There are several ways the data can be viewed. You can view a field-reference ballistic chart, a ballistic table or a ballistic graph. The information can encompass everything from drop, wind drift, downrange energy and velocity—even time of flight. These charts or graphs can be printed, exported to Excel or even turned into an Adobe PDF document.
The Spot-On program also correlates trajectory data to the additional aiming points on Nikon scopes with BDC reticles. It tells you at what range each point will correspond to the bullet’s trajectory. Each BDC circle actually offers three aiming points; top, center and bottom. By clicking the “Expand BDC Circles” button, you can see the range to which each point correlates. Further fine tuning can be achieved by changing scope magnification.
With the printed results—based on a 25-yard zero—in hand, I stepped out to my range and zeroed the M&P15-22 at 25 yards. As directed by the Spot-On program, I then fired at a 100-yard target using the center of the first circle as an aiming point. The five-shot group impacted the target spot-nn, pun intended. I also checked the combination at 150 yards. The program told me the bottom of the third circle would correspond to 149 yards, so that was the aiming point I used. The group opened to almost 3 inches, but was about as close to center as practical.
This system works just as well with centerfire cartridges. Last year I used my custom .308 Win. Sisk Civilian Sniper Rifle on a Wyoming mule deer hunt. It was topped with a Nikon Monarch 2.5-10×42 mm riflescope with a BDC reticle. I was using Nosler Custom ammunition, and prior to the hunt ran the combination through the Spot-On program. My shot came at 329 yards on a grand old buck. I’d memorized the drop data, but also made a cheat sheet and taped it to the rifle’s stock. Using the bottom of the second circle as an aiming point, one shot was all it took.
What if you handload or shoot a new cartridge not cataloged in the Spot-On program? Not a problem. The only cartridge-specific data you need is the muzzle velocity and bullet BC. There is even a section in the program to record handload data.

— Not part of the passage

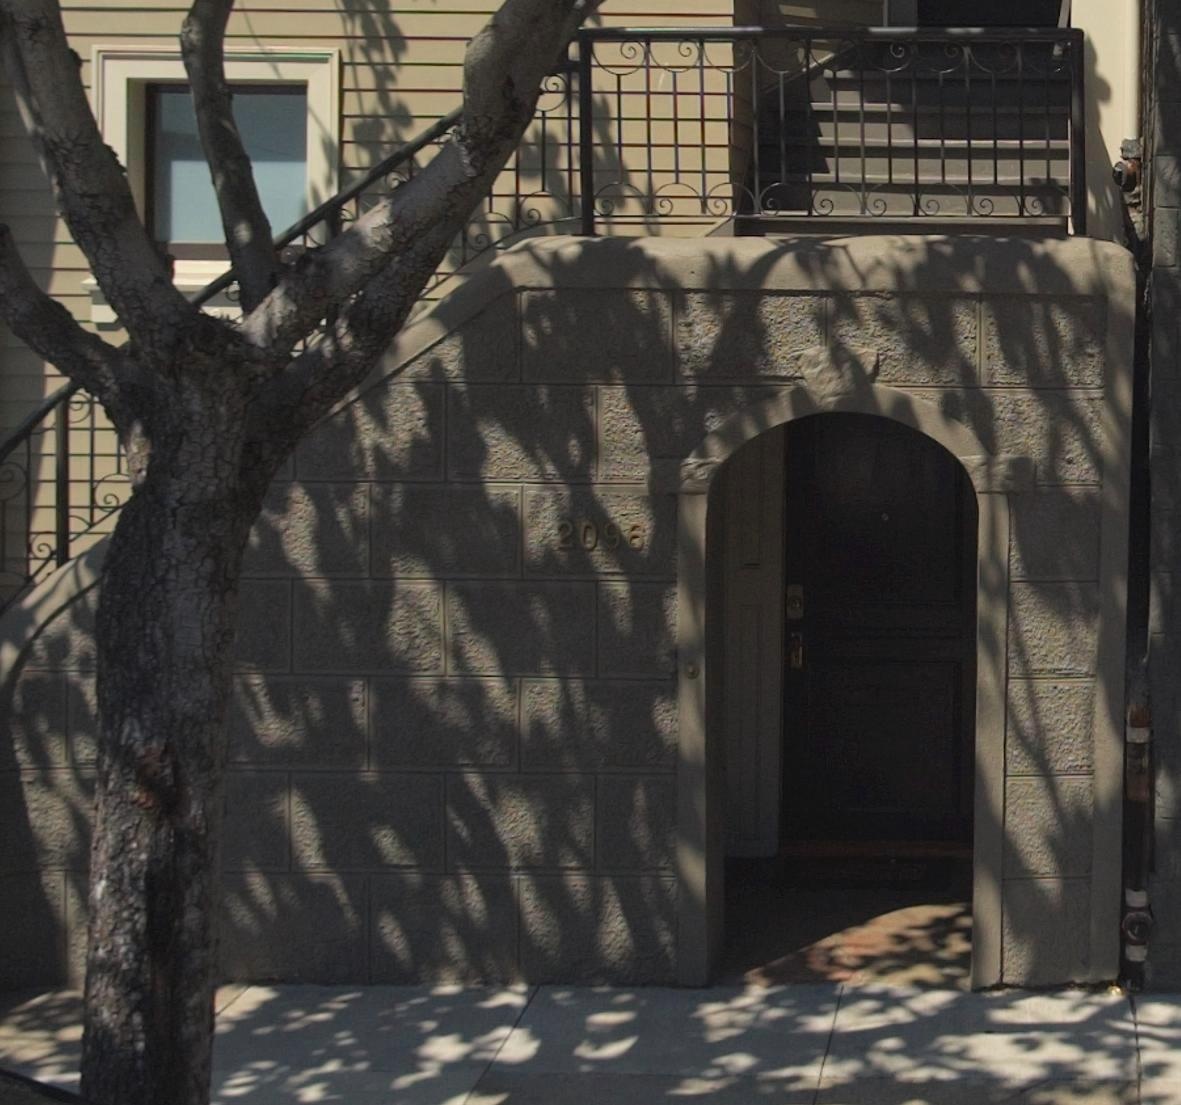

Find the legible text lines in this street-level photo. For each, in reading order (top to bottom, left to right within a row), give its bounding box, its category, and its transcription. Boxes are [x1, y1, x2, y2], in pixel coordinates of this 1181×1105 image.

[555, 519, 645, 553] StreetNumber: 2096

Case in point; I’ve been shooting the Wilson Combat 7.62×40 WT cartridge a lot. This is a .223 Rem. case necked up to .30 caliber. By inputting the chronographed velocity of the Wilson Combat ammo and the BC of the 125-grain Nosler Ballistic Tip bullet into the Spot-On program, I found the data provided was accurate out to 300 yards, which was as far as I checked it.
There are two other neat Spot-On features. The program will tell you how many clicks are needed to adjust the point of aim of any Nikon scope at the range you are shooting. And, what some folks do not realize is with a standard Nikoplex reticle you can use the taper point on the bottom vertical stadia wire as an additional aiming point—kind of like a makeshift BDC reticle. The Spot On program will tell you at what range this point coincides with your load’s trajectory, and you can fine tune this range by altering the magnification, by the distance at which you zero your rifle or both.
Remember, I said we’d get back to the smartphones? There’s an app for the iPhone and one soon to come for Android phones. When I worked the Spot-On calculations for the 7.62×40 WT, I used my iPhone. The data was double-checked with my computer and it was exact. Smartphones also make it really easy to obtain atmospheric conditions. Just tap the “current conditions” button, and the iPhone does the rest. Apps are also available to give you your current elevation.
Nikon has always made great scopes, and the Spot-On program, which is as neat as a pillow that is always cool on both sides, has made them even better. This is especially true for those wanting to reach out and touch something with a bullet. Keep it in mind when you are looking to purchase your next riflescope.